Im Gegensatz dazu beinhalte der Artikel 11 Absatz 1 der EMRK ein Recht der Staatsbediensteten auf Tarifverhandlungen und ein daran anknüpfendes Streikrecht. Dieses könne nach Absatz 2 nur für Angehörige der Streitkräfte, der Polizei und der hoheitlichen Staatsverwaltung generell ausgeschlossen werden. Zu diesen Gruppen gehörten Lehrkräfte jedoch nicht, so das BVerwG. Und: Die Bundesrepublik sei völkervertrags- und verfassungsrechtlich verpflichtet, dem Artikel 11 EMRK Geltung in der deutschen Rechtsordnung zu verschaffen.

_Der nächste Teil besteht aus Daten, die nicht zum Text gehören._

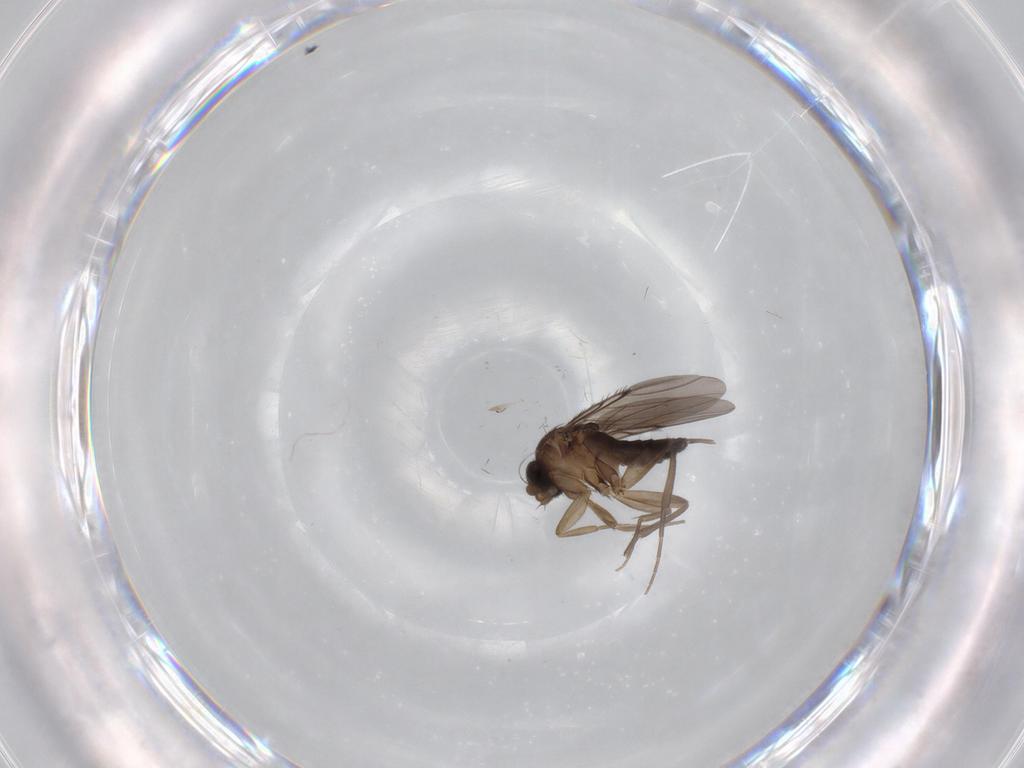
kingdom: Animalia
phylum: Arthropoda
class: Insecta
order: Diptera
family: Phoridae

Die Kollision zwischen deutschem Verfassungsrecht und der EMRK müsse der Bundesgesetzgeber lösen, stellten die Richter fest. Sie machten zwei Vorschläge: Voraussetzung sei in beiden Fällen, dass die Bereiche der hoheitlichen Staatsverwaltung definiert werden, in denen das Streikverbot gilt. Für die anderen Bereiche könne es entweder erweiterte Beteiligungsrechte der Beamtengewerkschaften geben oder das Streikrecht. Dieses sei jedoch nicht zum Nulltarif zu haben: Als Kompensation für das Streikrecht müssten günstige Regelungen für Beamtinnen und Beamten eingeschränkt werden. Das Gericht ließ offen, welche Eingriffe das sein und wie weit diese gehen könnten. Als Beispiel nannte es lediglich das Besoldungsrecht.
Fest steht: Damit ist das Gericht inhaltlich sehr weitgehend der Argumentation der GEW gefolgt. Das zeigt sich nicht zuletzt daran, dass es die Disziplinarbuße von 1 500 auf 300 Euro reduzierte.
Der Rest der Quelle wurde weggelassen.